WORK TO COMPLETE
Make an exact copy of the entries, taking out every picture.

------ SUPPLIED MATERIAL ------

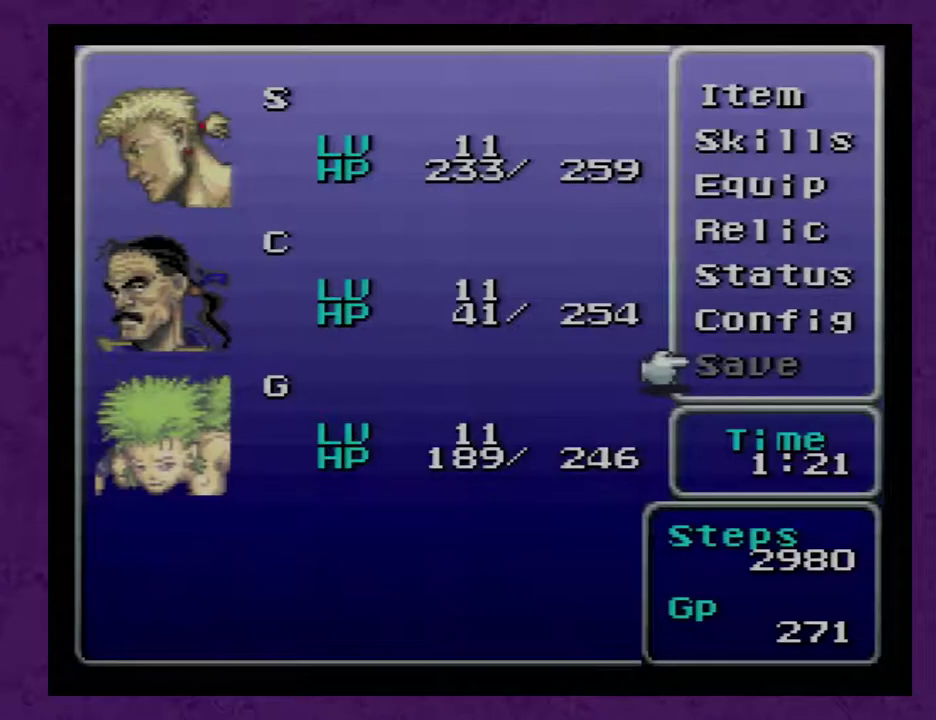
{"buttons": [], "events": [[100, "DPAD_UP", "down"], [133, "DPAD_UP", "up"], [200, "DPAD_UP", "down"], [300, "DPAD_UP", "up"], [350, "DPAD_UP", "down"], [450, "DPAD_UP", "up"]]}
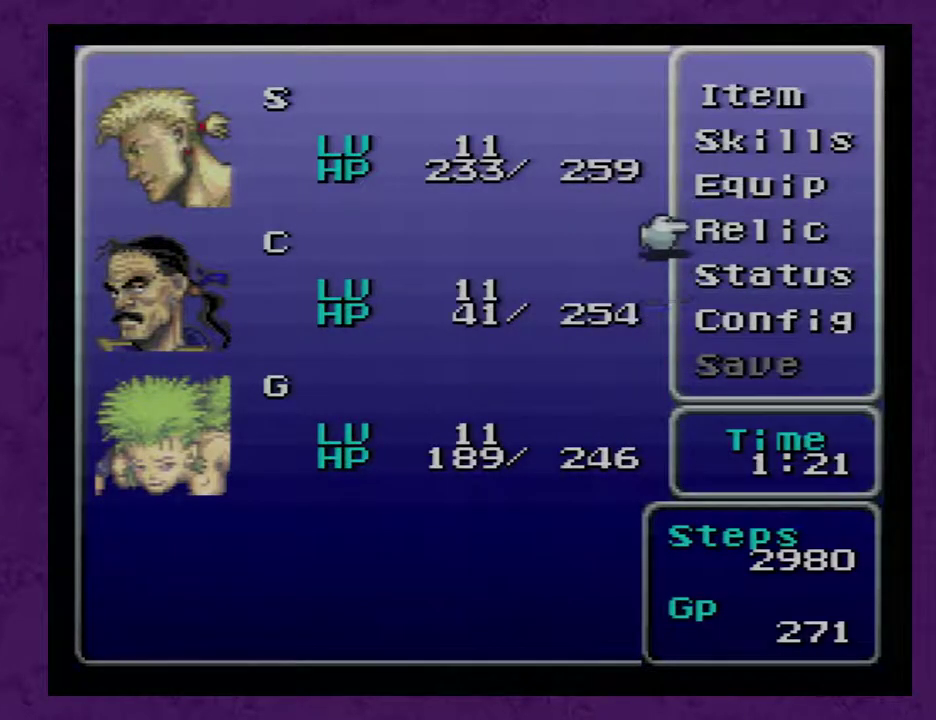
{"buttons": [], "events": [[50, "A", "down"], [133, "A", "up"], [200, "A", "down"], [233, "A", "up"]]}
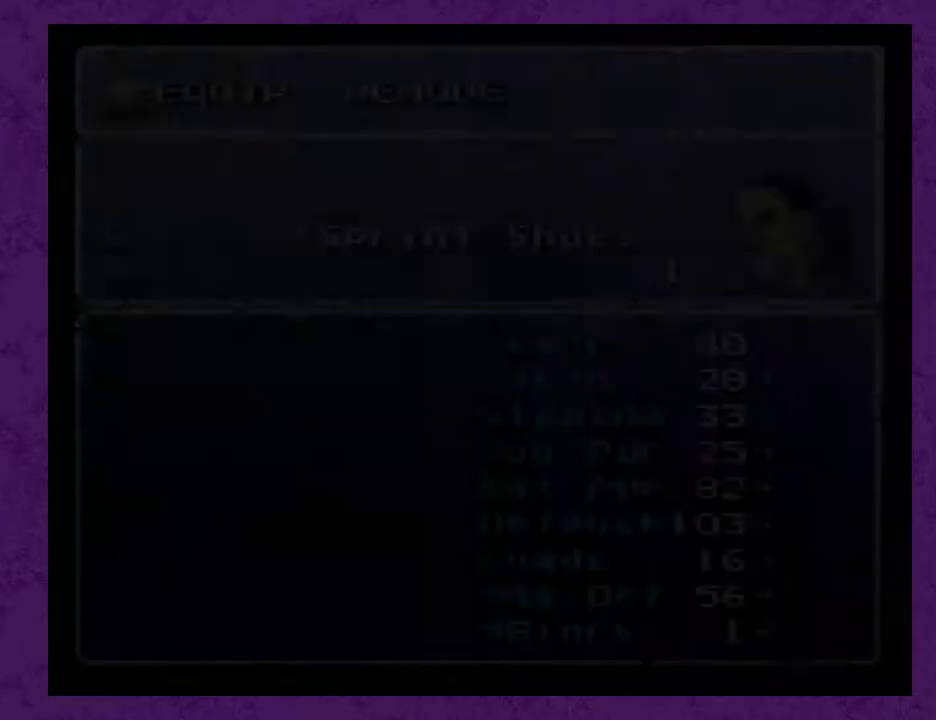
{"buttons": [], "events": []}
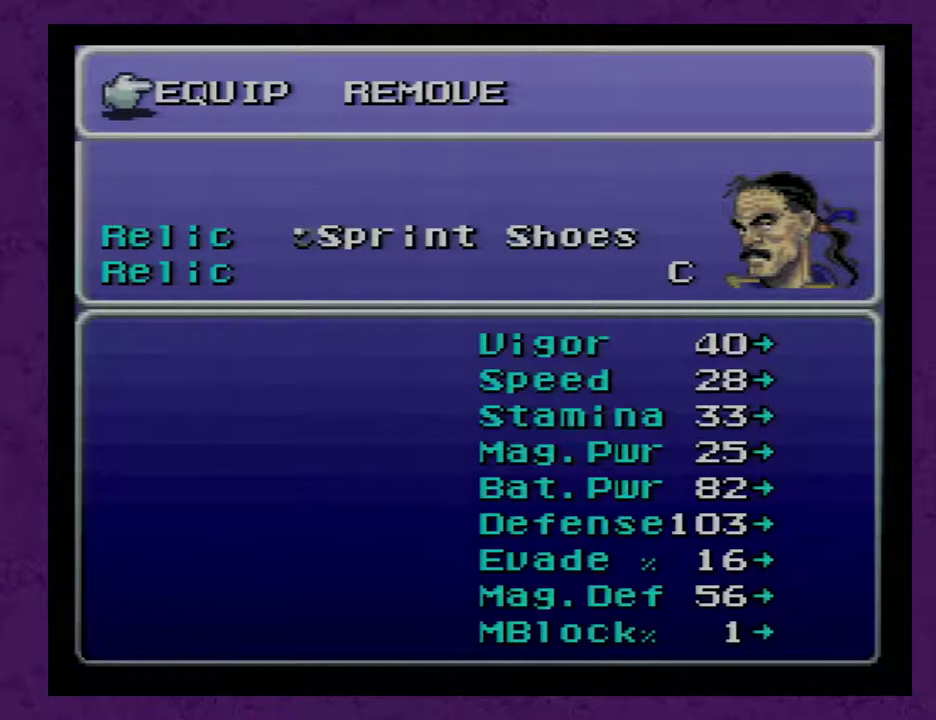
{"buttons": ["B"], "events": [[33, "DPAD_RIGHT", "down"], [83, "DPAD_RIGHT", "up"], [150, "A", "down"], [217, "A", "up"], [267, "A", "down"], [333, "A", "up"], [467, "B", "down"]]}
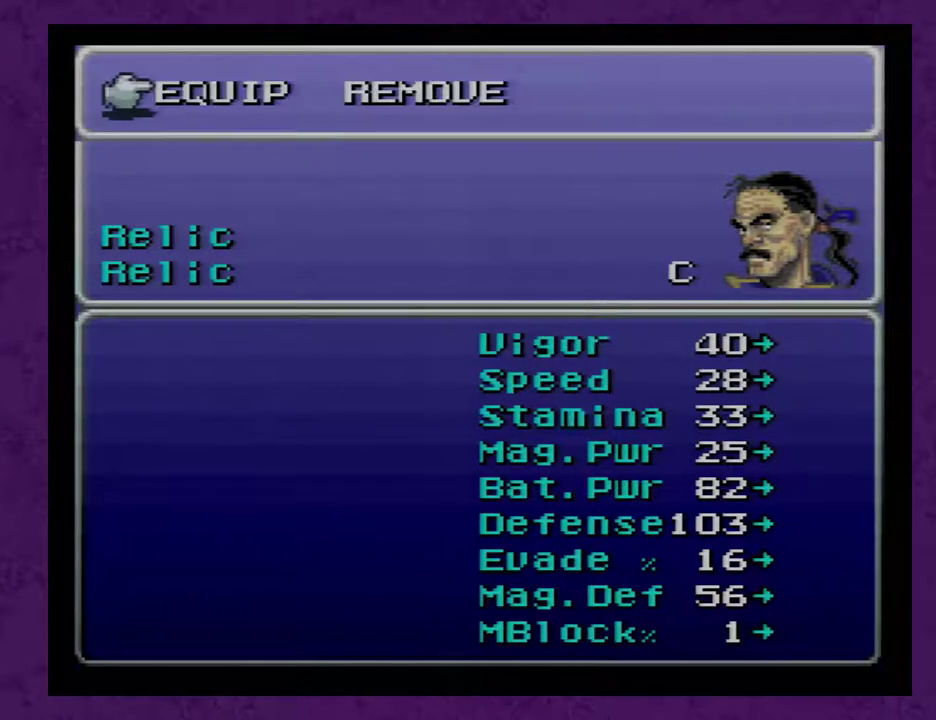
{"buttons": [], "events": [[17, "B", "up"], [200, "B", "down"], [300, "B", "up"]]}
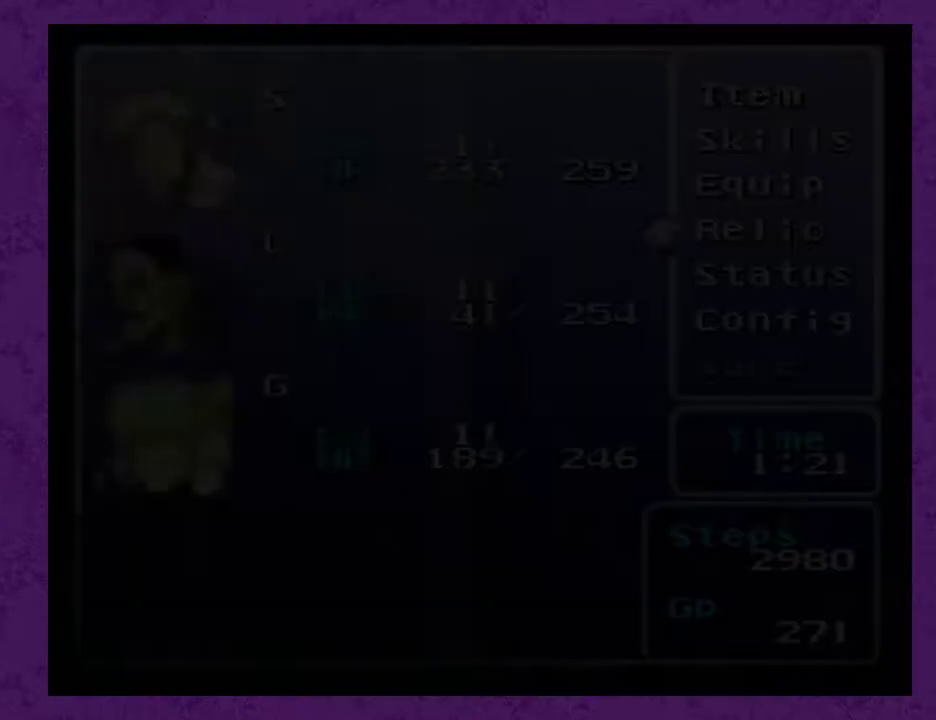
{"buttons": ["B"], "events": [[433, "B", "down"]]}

------

WRITTEN ANSWER
{"buttons": [], "events": [[100, "DPAD_UP", "down"], [133, "DPAD_UP", "up"], [200, "DPAD_UP", "down"], [300, "DPAD_UP", "up"], [350, "DPAD_UP", "down"], [450, "DPAD_UP", "up"]]}
{"buttons": [], "events": [[50, "A", "down"], [133, "A", "up"], [200, "A", "down"], [233, "A", "up"]]}
{"buttons": [], "events": []}
{"buttons": ["B"], "events": [[33, "DPAD_RIGHT", "down"], [83, "DPAD_RIGHT", "up"], [150, "A", "down"], [217, "A", "up"], [267, "A", "down"], [333, "A", "up"], [467, "B", "down"]]}
{"buttons": [], "events": [[17, "B", "up"], [200, "B", "down"], [300, "B", "up"]]}
{"buttons": ["B"], "events": [[433, "B", "down"]]}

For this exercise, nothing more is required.